Varicella-Zoster Virus IE63, a Major Viral Latency Protein, Is Required To Inhibit the Alpha Interferon-Induced Antiviral Response

Abstract

Varicella-zoster virus (VZV) open reading frame 63 (ORF63) is the most abundant transcript expressed during latency in human sensory ganglia. VZV with ORF63 deleted is impaired for replication in melanoma cells and fibroblasts and for latency in rodents. We found that replication of the ORF63 deletion mutant is fully complemented in U2OS cells, which have been shown to complement the growth of herpes simplex virus type 1 (HSV-1) ICP0 mutants. Since HSV-1 ICP0 mutants are hypersensitive to alpha interferon (IFN-α), we examined the effect of IFN-α on VZV replication. Replication of the ORF63 mutant in melanoma cells was severely inhibited in the presence of IFN-α, in contrast to other VZV mutants that were similarly impaired for replication or to parental virus.
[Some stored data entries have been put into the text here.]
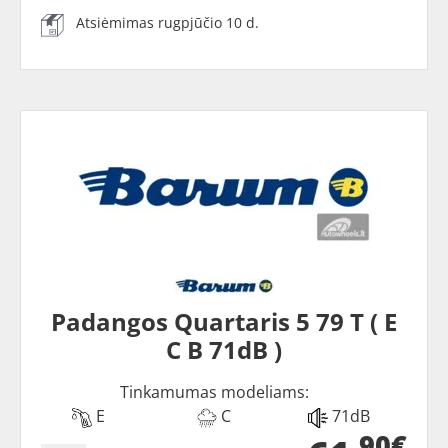
Atsiėmimas rugpjūčio 10 d.
Padangos Quartaris 5 79 T ( E
C B 71dB )
Tinkamumas modeliams:
E
C
71dB
90€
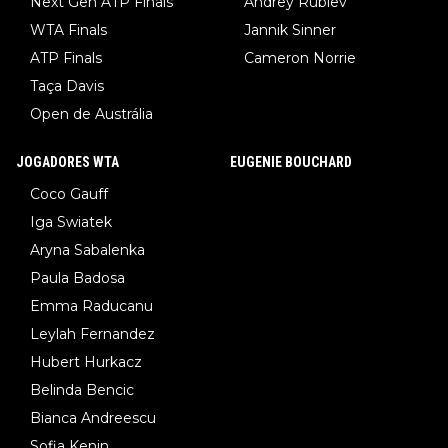
Next Gen ATP Finals
Andrey Rublev
WTA Finals
Jannik Sinner
ATP Finals
Cameron Norrie
Taça Davis
Open de Austrália
JOGADORES WTA
EUGENIE BOUCHARD
Coco Gauff
Iga Swiatek
Aryna Sabalenka
Paula Badosa
Emma Raducanu
Leylah Fernandez
Hubert Hurkacz
Belinda Bencic
Bianca Andreescu
Sofia Kenin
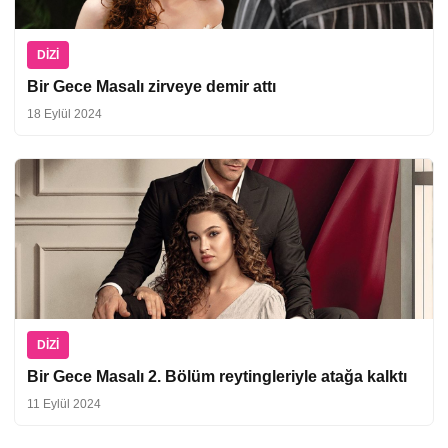
DIZI
Bir Gece Masalı zirveye demir attı
18 Eylül 2024
DIZI
Bir Gece Masalı 2. Bölüm reytingleriyle atağa kalktı
11 Eylül 2024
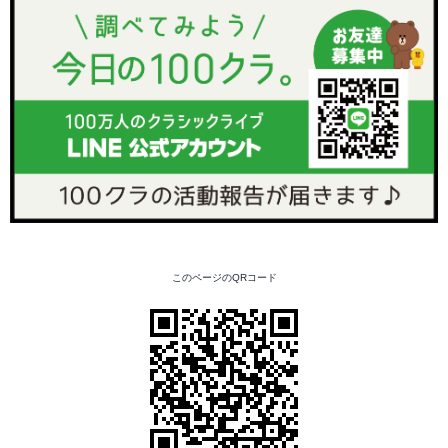
このページのQRコード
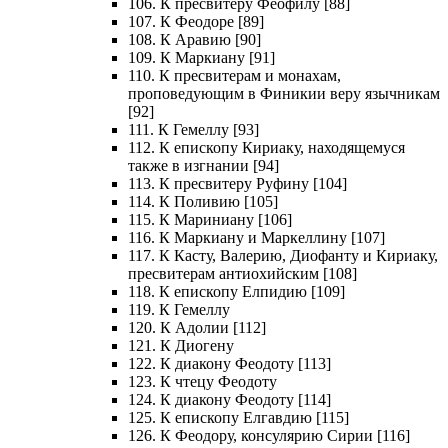
106. К пресвитеру Феофилу [88]
107. К Феодоре [89]
108. К Аравию [90]
109. К Маркиану [91]
110. К пресвитерам и монахам,
проповедующим в Финикии веру язычникам
[92]
111. К Гемеллу [93]
112. К епископу Кириаку, находящемуся
также в изгнании [94]
113. К пресвитеру Руфину [104]
114. К Поливию [105]
115. К Мариниану [106]
116. К Маркиану и Маркеллину [107]
117. К Касту, Валерию, Диофанту и Кириаку,
пресвитерам антиохийским [108]
118. К епископу Елпидию [109]
119. К Гемеллу
120. К Адолии [112]
121. К Диогену
122. К диакону Феодоту [113]
123. К чтецу Феодоту
124. К диакону Феодоту [114]
125. К епископу Елгавдию [115]
126. К Феодору, консулярию Сирии [116]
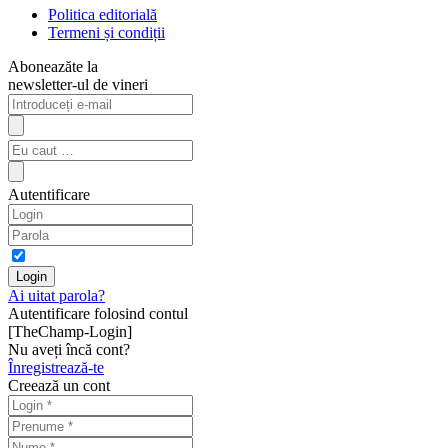
Politica editorială
Termeni și condiții
Aboneazăte la
newsletter-ul de vineri
Autentificare
Ai uitat parola?
Autentificare folosind contul
[TheChamp-Login]
Nu aveți încă cont?
Înregistrează-te
Creează un cont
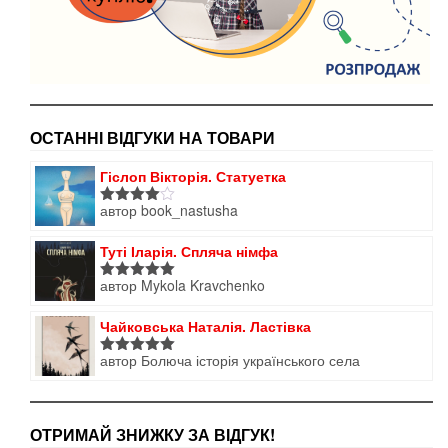
ОСТАННІ ВІДГУКИ НА ТОВАРИ
Гіслоп Вікторія. Статуетка
автор book_nastusha
Оцінено
в
4
з 5
Туті Іларія. Спляча німфа
автор Mykola Kravchenko
Оцінено в
5
з 5
Чайковська Наталія. Ластівка
автор Болюча історія українського села
Оцінено в
5
з 5
ОТРИМАЙ ЗНИЖКУ ЗА ВІДГУК!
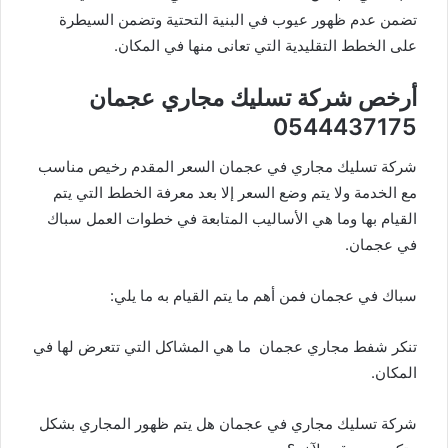
تضمن عدم ظهور عيوب في البنية التحتية وتضمن السيطرة
على الخطط التقليدية التي تعانى منها في المكان.
أرخص شركة تسليك مجاري عجمان
0544437175
شركة تسليك مجاري في عجمان السعر المقدم رخيص مناسب
مع الخدمة ولا يتم وضع السعر إلا بعد معرفة الخطط التي يتم
القيام بها وما هي الأساليب المتابعة في خطوات العمل سباك
في عجمان.
سباك في عجمان فمن أهم ما يتم القيام به ما يلي:
تنكر شفط مجاري عجمان
ما هي المشاكل التي تتعرض لها في
المكان.
شركة تسليك مجاري في عجمان هل يتم ظهور المجاري بشكل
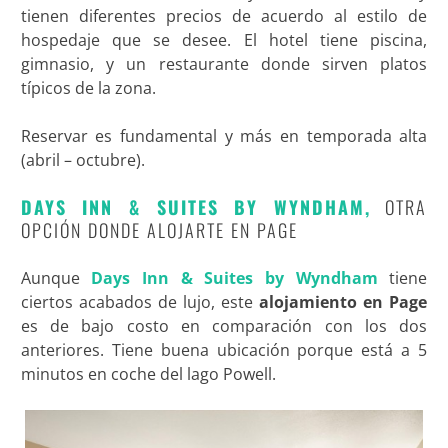
tienen diferentes precios de acuerdo al estilo de
hospedaje que se desee. El hotel tiene piscina,
gimnasio, y un restaurante donde sirven platos
típicos de la zona.
Reservar es fundamental y más en temporada alta
(abril – octubre).
DAYS INN & SUITES BY WYNDHAM,
OTRA
OPCIÓN DONDE ALOJARTE EN PAGE
Aunque
Days Inn & Suites by Wyndham
tiene
ciertos acabados de lujo, este
alojamiento en Page
es de bajo costo en comparación con los dos
anteriores. Tiene buena ubicación porque está a 5
minutos en coche del lago Powell.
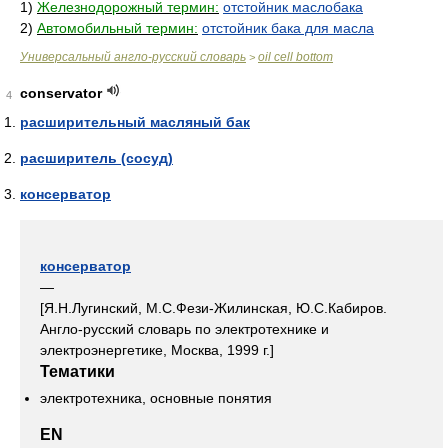
1)
Железнодорожный термин:
отстойник маслобака
2)
Автомобильный термин:
отстойник бака для масла
Универсальный англо-русский словарь
oil cell bottom
>
conservator
4
расширительный масляный бак
расширитель (сосуд)
консерватор
консерватор
—
[Я.Н.Лугинский, М.С.Фези-Жилинская, Ю.С.Кабиров.
Англо-русский словарь по электротехнике и
электроэнергетике, Москва, 1999 г.]
Тематики
электротехника, основные понятия
EN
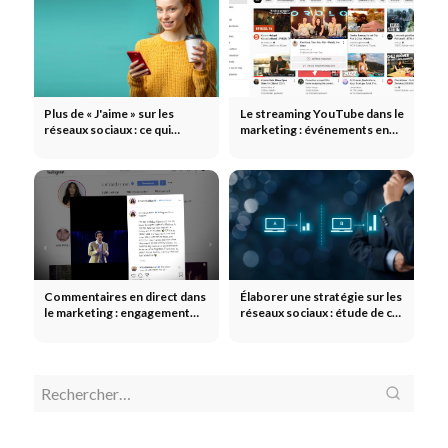
Plus de « J'aime » sur les
Le streaming YouTube dans le
réseaux sociaux : ce qui
marketing : événements en
favorise réellement
direct, lancements de
l'interaction
produits et création d'une
communauté
Commentaires en direct dans
Élaborer une stratégie sur les
le marketing : engagement
réseaux sociaux : étude de cas
communautaire en temps réel
– Évaluation d'un produit et
analyse ABC
Social
Social Selling : acquérir
Attirer
Attirer des clients
Prosp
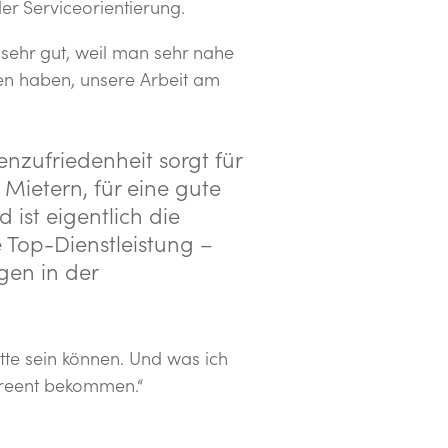
er Serviceorientierung.
 sehr gut, weil man sehr nahe
fen haben, unsere Arbeit am
nzufriedenheit sorgt für
 Mietern, für eine gute
 ist eigentlich die
e Top-Dienstleistung –
gen in der
te sein können. Und was ich
screent bekommen.“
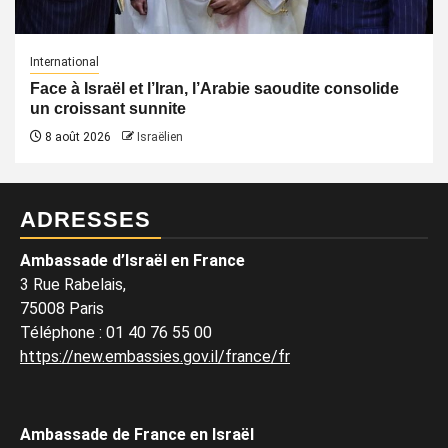
International
Face à Israël et l’Iran, l’Arabie saoudite consolide
un croissant sunnite
8 août 2026
Israëlien
ADRESSES
Ambassade d’Israël en France
3 Rue Rabelais,
75008 Paris
Téléphone
:
01 40 76 55 00
https://new.embassies.gov.il/france/fr
Ambassade de France en Israël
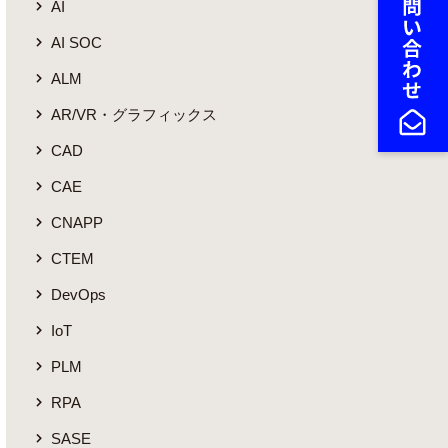
AI
AI SOC
ALM
AR/VR・グラフィックス
CAD
CAE
CNAPP
CTEM
DevOps
IoT
PLM
RPA
SASE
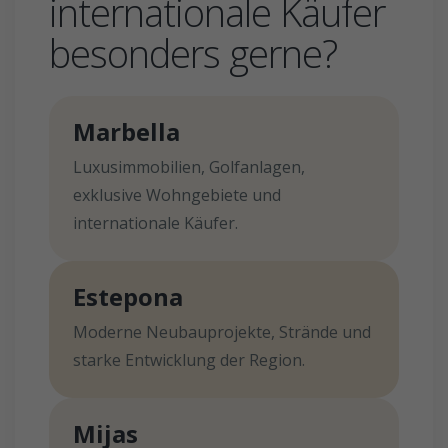
internationale Käufer
besonders gerne?
Marbella
Luxusimmobilien, Golfanlagen,
exklusive Wohngebiete und
internationale Käufer.
Estepona
Moderne Neubauprojekte, Strände und
starke Entwicklung der Region.
Mijas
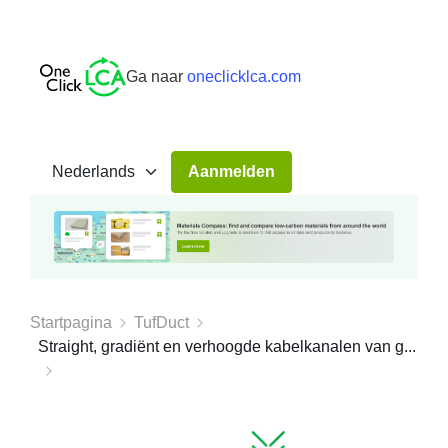
Ga naar
oneclicklca.com
Aanmelden
Startpagina
TufDuct
Straight, gradiënt en verhoogde kabelkanalen van g...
The VZV ORF63 mutant was not hypersensitive to IFN-γ. IFN-α inhibited viral-gene expression in cells infected with the ORF63 mutant at a posttranscriptional level. Since IFN-α stimulates gene products that can phosphorylate the α subunit of eukaryotic initiation factor 2 (eIF-2α) and inhibit translation, we determined whether cells infected with the ORF63 mutant had increased phosphorylation of eIF-2α compared with cells infected with parental virus. While phosphorylated eIF-2α was undetectable in uninfected cells or cells infected with parental virus, it was present in cells infected with the ORF63 mutant. Conversely, expression of IE63 (encoded by ORF63) in the absence of other viral proteins inhibited phosphorylation of eIF-2α. Since IFN-α has been shown to limit VZV replication in human skin xenografts, the ability of VZV IE63 to block the effects of the cytokine may play a critical role in VZV pathogenesis.